● **Given exercise**
Render every line of the listing below as a JSON list of strings, with one string per line and any blank lines left out.

....

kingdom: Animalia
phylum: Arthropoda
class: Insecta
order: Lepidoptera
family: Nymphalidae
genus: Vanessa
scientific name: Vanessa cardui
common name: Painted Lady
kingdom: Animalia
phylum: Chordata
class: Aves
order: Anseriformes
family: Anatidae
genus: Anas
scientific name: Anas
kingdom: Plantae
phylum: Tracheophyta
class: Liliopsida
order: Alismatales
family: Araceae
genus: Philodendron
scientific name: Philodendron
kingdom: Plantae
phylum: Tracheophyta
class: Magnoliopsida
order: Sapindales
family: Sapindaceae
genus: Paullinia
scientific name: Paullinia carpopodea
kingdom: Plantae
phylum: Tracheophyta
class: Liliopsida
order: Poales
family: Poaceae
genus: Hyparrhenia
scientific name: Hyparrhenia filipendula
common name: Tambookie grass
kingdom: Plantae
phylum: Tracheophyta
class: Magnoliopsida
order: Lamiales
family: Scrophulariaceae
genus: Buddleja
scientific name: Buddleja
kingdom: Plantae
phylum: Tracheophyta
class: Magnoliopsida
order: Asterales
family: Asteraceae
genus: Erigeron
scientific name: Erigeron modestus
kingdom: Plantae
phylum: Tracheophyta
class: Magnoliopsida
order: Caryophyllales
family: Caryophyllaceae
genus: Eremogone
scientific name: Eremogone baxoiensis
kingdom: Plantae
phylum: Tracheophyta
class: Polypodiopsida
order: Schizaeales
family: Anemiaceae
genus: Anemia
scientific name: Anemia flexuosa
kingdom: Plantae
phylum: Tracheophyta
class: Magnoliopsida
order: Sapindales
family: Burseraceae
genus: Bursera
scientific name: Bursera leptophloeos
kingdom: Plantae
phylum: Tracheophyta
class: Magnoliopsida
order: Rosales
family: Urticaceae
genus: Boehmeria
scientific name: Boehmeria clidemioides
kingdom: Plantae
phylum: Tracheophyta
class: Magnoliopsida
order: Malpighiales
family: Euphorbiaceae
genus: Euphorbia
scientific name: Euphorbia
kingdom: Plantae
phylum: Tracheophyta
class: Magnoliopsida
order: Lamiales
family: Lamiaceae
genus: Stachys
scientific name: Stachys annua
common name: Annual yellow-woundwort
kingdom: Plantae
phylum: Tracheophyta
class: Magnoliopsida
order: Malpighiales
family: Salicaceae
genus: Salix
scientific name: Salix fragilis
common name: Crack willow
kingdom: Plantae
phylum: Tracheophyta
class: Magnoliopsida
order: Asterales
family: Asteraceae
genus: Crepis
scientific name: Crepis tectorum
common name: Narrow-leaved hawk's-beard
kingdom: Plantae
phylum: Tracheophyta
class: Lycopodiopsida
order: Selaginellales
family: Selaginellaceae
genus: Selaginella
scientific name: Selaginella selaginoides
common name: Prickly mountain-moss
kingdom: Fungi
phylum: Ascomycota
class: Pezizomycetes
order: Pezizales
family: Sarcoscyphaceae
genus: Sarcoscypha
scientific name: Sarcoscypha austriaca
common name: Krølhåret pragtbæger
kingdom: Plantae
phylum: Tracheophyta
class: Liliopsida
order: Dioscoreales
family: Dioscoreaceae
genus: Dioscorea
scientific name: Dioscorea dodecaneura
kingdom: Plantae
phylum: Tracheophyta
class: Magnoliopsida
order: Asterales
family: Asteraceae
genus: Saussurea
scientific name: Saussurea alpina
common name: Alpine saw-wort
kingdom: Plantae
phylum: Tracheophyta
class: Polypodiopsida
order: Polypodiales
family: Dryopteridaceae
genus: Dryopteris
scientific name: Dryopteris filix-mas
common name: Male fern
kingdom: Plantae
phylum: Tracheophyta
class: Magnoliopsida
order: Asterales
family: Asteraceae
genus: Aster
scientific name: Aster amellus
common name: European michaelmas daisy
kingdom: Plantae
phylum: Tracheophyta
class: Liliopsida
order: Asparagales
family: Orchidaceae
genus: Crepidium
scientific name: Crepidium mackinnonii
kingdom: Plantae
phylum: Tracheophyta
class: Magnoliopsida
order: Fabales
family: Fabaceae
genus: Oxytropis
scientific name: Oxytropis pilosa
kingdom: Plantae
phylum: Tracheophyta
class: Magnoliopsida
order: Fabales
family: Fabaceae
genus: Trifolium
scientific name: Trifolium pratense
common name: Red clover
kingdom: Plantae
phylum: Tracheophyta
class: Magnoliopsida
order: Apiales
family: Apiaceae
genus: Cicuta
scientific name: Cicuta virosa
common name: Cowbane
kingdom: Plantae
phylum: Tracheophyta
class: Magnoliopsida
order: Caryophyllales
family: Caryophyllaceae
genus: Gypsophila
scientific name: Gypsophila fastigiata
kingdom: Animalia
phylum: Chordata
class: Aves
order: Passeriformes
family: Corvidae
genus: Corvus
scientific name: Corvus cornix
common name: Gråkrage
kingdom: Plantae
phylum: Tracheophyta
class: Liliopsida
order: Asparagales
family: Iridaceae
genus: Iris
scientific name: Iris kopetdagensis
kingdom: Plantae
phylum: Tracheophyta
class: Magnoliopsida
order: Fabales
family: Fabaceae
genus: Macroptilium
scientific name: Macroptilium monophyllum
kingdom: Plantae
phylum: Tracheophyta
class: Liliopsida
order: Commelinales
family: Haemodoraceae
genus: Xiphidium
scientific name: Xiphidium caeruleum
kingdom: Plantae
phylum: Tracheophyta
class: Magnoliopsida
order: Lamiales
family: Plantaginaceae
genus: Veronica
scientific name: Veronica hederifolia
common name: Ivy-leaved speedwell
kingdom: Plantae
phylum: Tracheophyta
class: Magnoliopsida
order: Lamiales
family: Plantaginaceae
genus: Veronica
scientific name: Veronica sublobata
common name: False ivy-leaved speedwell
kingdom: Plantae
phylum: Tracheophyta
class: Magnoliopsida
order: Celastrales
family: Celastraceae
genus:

....

● **Task solution**
[
  "kingdom: Animalia",
  "phylum: Arthropoda",
  "class: Insecta",
  "order: Lepidoptera",
  "family: Nymphalidae",
  "genus: Vanessa",
  "scientific name: Vanessa cardui",
  "common name: Painted Lady",
  "kingdom: Animalia",
  "phylum: Chordata",
  "class: Aves",
  "order: Anseriformes",
  "family: Anatidae",
  "genus: Anas",
  "scientific name: Anas",
  "kingdom: Plantae",
  "phylum: Tracheophyta",
  "class: Liliopsida",
  "order: Alismatales",
  "family: Araceae",
  "genus: Philodendron",
  "scientific name: Philodendron",
  "kingdom: Plantae",
  "phylum: Tracheophyta",
  "class: Magnoliopsida",
  "order: Sapindales",
  "family: Sapindaceae",
  "genus: Paullinia",
  "scientific name: Paullinia carpopodea",
  "kingdom: Plantae",
  "phylum: Tracheophyta",
  "class: Liliopsida",
  "order: Poales",
  "family: Poaceae",
  "genus: Hyparrhenia",
  "scientific name: Hyparrhenia filipendula",
  "common name: Tambookie grass",
  "kingdom: Plantae",
  "phylum: Tracheophyta",
  "class: Magnoliopsida",
  "order: Lamiales",
  "family: Scrophulariaceae",
  "genus: Buddleja",
  "scientific name: Buddleja",
  "kingdom: Plantae",
  "phylum: Tracheophyta",
  "class: Magnoliopsida",
  "order: Asterales",
  "family: Asteraceae",
  "genus: Erigeron",
  "scientific name: Erigeron modestus",
  "kingdom: Plantae",
  "phylum: Tracheophyta",
  "class: Magnoliopsida",
  "order: Caryophyllales",
  "family: Caryophyllaceae",
  "genus: Eremogone",
  "scientific name: Eremogone baxoiensis",
  "kingdom: Plantae",
  "phylum: Tracheophyta",
  "class: Polypodiopsida",
  "order: Schizaeales",
  "family: Anemiaceae",
  "genus: Anemia",
  "scientific name: Anemia flexuosa",
  "kingdom: Plantae",
  "phylum: Tracheophyta",
  "class: Magnoliopsida",
  "order: Sapindales",
  "family: Burseraceae",
  "genus: Bursera",
  "scientific name: Bursera leptophloeos",
  "kingdom: Plantae",
  "phylum: Tracheophyta",
  "class: Magnoliopsida",
  "order: Rosales",
  "family: Urticaceae",
  "genus: Boehmeria",
  "scientific name: Boehmeria clidemioides",
  "kingdom: Plantae",
  "phylum: Tracheophyta",
  "class: Magnoliopsida",
  "order: Malpighiales",
  "family: Euphorbiaceae",
  "genus: Euphorbia",
  "scientific name: Euphorbia",
  "kingdom: Plantae",
  "phylum: Tracheophyta",
  "class: Magnoliopsida",
  "order: Lamiales",
  "family: Lamiaceae",
  "genus: Stachys",
  "scientific name: Stachys annua",
  "common name: Annual yellow-woundwort",
  "kingdom: Plantae",
  "phylum: Tracheophyta",
  "class: Magnoliopsida",
  "order: Malpighiales",
  "family: Salicaceae",
  "genus: Salix",
  "scientific name: Salix fragilis",
  "common name: Crack willow",
  "kingdom: Plantae",
  "phylum: Tracheophyta",
  "class: Magnoliopsida",
  "order: Asterales",
  "family: Asteraceae",
  "genus: Crepis",
  "scientific name: Crepis tectorum",
  "common name: Narrow-leaved hawk's-beard",
  "kingdom: Plantae",
  "phylum: Tracheophyta",
  "class: Lycopodiopsida",
  "order: Selaginellales",
  "family: Selaginellaceae",
  "genus: Selaginella",
  "scientific name: Selaginella selaginoides",
  "common name: Prickly mountain-moss",
  "kingdom: Fungi",
  "phylum: Ascomycota",
  "class: Pezizomycetes",
  "order: Pezizales",
  "family: Sarcoscyphaceae",
  "genus: Sarcoscypha",
  "scientific name: Sarcoscypha austriaca",
  "common name: Krølhåret pragtbæger",
  "kingdom: Plantae",
  "phylum: Tracheophyta",
  "class: Liliopsida",
  "order: Dioscoreales",
  "family: Dioscoreaceae",
  "genus: Dioscorea",
  "scientific name: Dioscorea dodecaneura",
  "kingdom: Plantae",
  "phylum: Tracheophyta",
  "class: Magnoliopsida",
  "order: Asterales",
  "family: Asteraceae",
  "genus: Saussurea",
  "scientific name: Saussurea alpina",
  "common name: Alpine saw-wort",
  "kingdom: Plantae",
  "phylum: Tracheophyta",
  "class: Polypodiopsida",
  "order: Polypodiales",
  "family: Dryopteridaceae",
  "genus: Dryopteris",
  "scientific name: Dryopteris filix-mas",
  "common name: Male fern",
  "kingdom: Plantae",
  "phylum: Tracheophyta",
  "class: Magnoliopsida",
  "order: Asterales",
  "family: Asteraceae",
  "genus: Aster",
  "scientific name: Aster amellus",
  "common name: European michaelmas daisy",
  "kingdom: Plantae",
  "phylum: Tracheophyta",
  "class: Liliopsida",
  "order: Asparagales",
  "family: Orchidaceae",
  "genus: Crepidium",
  "scientific name: Crepidium mackinnonii",
  "kingdom: Plantae",
  "phylum: Tracheophyta",
  "class: Magnoliopsida",
  "order: Fabales",
  "family: Fabaceae",
  "genus: Oxytropis",
  "scientific name: Oxytropis pilosa",
  "kingdom: Plantae",
  "phylum: Tracheophyta",
  "class: Magnoliopsida",
  "order: Fabales",
  "family: Fabaceae",
  "genus: Trifolium",
  "scientific name: Trifolium pratense",
  "common name: Red clover",
  "kingdom: Plantae",
  "phylum: Tracheophyta",
  "class: Magnoliopsida",
  "order: Apiales",
  "family: Apiaceae",
  "genus: Cicuta",
  "scientific name: Cicuta virosa",
  "common name: Cowbane",
  "kingdom: Plantae",
  "phylum: Tracheophyta",
  "class: Magnoliopsida",
  "order: Caryophyllales",
  "family: Caryophyllaceae",
  "genus: Gypsophila",
  "scientific name: Gypsophila fastigiata",
  "kingdom: Animalia",
  "phylum: Chordata",
  "class: Aves",
  "order: Passeriformes",
  "family: Corvidae",
  "genus: Corvus",
  "scientific name: Corvus cornix",
  "common name: Gråkrage",
  "kingdom: Plantae",
  "phylum: Tracheophyta",
  "class: Liliopsida",
  "order: Asparagales",
  "family: Iridaceae",
  "genus: Iris",
  "scientific name: Iris kopetdagensis",
  "kingdom: Plantae",
  "phylum: Tracheophyta",
  "class: Magnoliopsida",
  "order: Fabales",
  "family: Fabaceae",
  "genus: Macroptilium",
  "scientific name: Macroptilium monophyllum",
  "kingdom: Plantae",
  "phylum: Tracheophyta",
  "class: Liliopsida",
  "order: Commelinales",
  "family: Haemodoraceae",
  "genus: Xiphidium",
  "scientific name: Xiphidium caeruleum",
  "kingdom: Plantae",
  "phylum: Tracheophyta",
  "class: Magnoliopsida",
  "order: Lamiales",
  "family: Plantaginaceae",
  "genus: Veronica",
  "scientific name: Veronica hederifolia",
  "common name: Ivy-leaved speedwell",
  "kingdom: Plantae",
  "phylum: Tracheophyta",
  "class: Magnoliopsida",
  "order: Lamiales",
  "family: Plantaginaceae",
  "genus: Veronica",
  "scientific name: Veronica sublobata",
  "common name: False ivy-leaved speedwell",
  "kingdom: Plantae",
  "phylum: Tracheophyta",
  "class: Magnoliopsida",
  "order: Celastrales",
  "family: Celastraceae",
  "genus:"
]